課題一覧:
a – 月山と最上川をめぐる紀行文では、布部から北大平まで小集落をつなぐ高原の道の両側に、どのような風景が広がっていたとされていますか。
b – 月山と最上川をめぐる紀行文を、最後の文のあとから書き継いでください。

ページ抜粋:
┌──

初期マセマティック放浪記より

48.奥の脇道放浪記(4) 月山と最上川

絵・渡辺 淳


月山と最上川に魅せられて――越後路から庄内平野へ

地図を詳しく調べてみると、農道ないしは生活道路とおもわれるかなり細い道が、山麓や山間部を縫うようにして山北町方面へとつづいているではないか。朝日スーパー林道のスケールにはおよぶべくもないが、それなりには面白そうな道である。脇道狂の我々には、むろん、もってこいのコースだったから、それを見逃す手はなかった。

布部から中野、黒田、関口、北大平と、小集落をつなぐ高原の道の両側には、牧歌的という言葉がぴったりの風景が広がっていた。車窓をつぎつぎに走り去る緑のいのちの一枚いちまいの輝きが実に美しい。なんでもない小川の水の流れまでが異様なまでに澄みきって見えるのも気のせいばかりではないだろう。北大平を経て川沿いに高根の集落にはいるころには、谷がまたかなり深くなった。

└──

コレクションから抜粋したエントリ:
┌──

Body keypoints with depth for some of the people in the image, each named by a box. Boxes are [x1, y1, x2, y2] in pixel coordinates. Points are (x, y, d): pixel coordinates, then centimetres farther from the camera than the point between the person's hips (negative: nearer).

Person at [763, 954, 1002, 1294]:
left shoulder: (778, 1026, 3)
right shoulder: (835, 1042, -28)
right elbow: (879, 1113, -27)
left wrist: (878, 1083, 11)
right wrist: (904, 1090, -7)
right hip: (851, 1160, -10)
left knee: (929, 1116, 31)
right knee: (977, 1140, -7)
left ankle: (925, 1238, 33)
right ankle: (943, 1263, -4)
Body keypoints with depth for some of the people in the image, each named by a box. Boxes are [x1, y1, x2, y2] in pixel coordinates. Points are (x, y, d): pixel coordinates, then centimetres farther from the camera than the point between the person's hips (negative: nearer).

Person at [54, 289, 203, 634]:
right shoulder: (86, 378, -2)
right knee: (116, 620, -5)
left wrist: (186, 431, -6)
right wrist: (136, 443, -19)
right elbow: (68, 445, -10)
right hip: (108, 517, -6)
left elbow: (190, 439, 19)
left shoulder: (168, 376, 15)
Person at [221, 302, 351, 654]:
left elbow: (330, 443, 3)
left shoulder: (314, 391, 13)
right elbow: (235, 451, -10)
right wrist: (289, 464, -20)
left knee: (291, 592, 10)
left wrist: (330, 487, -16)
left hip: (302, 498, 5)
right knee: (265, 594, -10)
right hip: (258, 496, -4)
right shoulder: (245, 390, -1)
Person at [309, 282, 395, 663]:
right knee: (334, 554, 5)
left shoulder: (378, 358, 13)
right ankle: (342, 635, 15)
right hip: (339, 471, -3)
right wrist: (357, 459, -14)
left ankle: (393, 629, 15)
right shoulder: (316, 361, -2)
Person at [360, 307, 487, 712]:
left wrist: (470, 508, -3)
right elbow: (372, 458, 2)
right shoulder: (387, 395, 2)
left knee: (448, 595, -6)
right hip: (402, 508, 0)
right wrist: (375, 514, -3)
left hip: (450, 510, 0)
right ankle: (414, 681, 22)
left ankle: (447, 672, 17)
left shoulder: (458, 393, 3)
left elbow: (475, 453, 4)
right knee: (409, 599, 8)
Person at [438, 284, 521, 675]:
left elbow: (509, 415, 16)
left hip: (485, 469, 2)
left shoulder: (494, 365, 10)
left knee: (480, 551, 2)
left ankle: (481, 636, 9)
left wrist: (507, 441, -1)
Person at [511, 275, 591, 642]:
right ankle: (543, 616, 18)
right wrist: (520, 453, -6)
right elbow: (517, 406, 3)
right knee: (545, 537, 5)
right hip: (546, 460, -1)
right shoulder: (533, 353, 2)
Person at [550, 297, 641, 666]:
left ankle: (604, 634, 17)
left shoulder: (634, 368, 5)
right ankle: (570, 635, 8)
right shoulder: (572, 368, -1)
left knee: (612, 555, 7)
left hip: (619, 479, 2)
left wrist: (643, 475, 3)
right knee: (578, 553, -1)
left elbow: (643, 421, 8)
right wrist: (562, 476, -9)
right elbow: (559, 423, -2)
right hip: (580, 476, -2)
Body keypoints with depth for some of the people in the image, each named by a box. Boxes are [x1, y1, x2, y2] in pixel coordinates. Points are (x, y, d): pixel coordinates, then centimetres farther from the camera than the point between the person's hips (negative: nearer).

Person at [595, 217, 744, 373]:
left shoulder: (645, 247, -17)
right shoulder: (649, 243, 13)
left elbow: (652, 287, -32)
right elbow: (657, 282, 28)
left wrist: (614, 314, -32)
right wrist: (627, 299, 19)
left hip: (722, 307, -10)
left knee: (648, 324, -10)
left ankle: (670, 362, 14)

└──

解答集:
a – 牧歌的という言葉がぴったりの風景が広がっていました。

b –
高根から山北町方面へ抜けるには、北へのびる林道伝いに、天蓋山と鰈山の鞍部を越えなければならない。すくなくとも標高五・六百メートルの山越えになることは間違いない。谷筋の道に別れを告げた我々は、急斜面をほぼまっすぐにのぼる林道に入った。その道は途中の天蓋牧場付近までは舗装されていたこともあって、ぐんぐんと高度はあがり、展望がいっきにひらけて、遠くの山並みが美しい一幅の水墨画のように浮かび上がった。こんなところまでわざわざやってくる旅人などまずいないだろうが、それにしても、我々だけで眺めるにはもったいないくらいの景観である。

ところが、そんな快適なドライブもつかのま、またもや、前方左手にぎょっとする立て看板があらわれた。大きな字でこれみよがしに、「このさき工事中につきと車両通行止め」としるされているではないか。結局は村上市街までもどらなければならないというのだろうか………。いったんは諦めに近い気分になりかかったのだが、もしかしたらと気を取り直して、とにかく工事現場まで行ってみることにした。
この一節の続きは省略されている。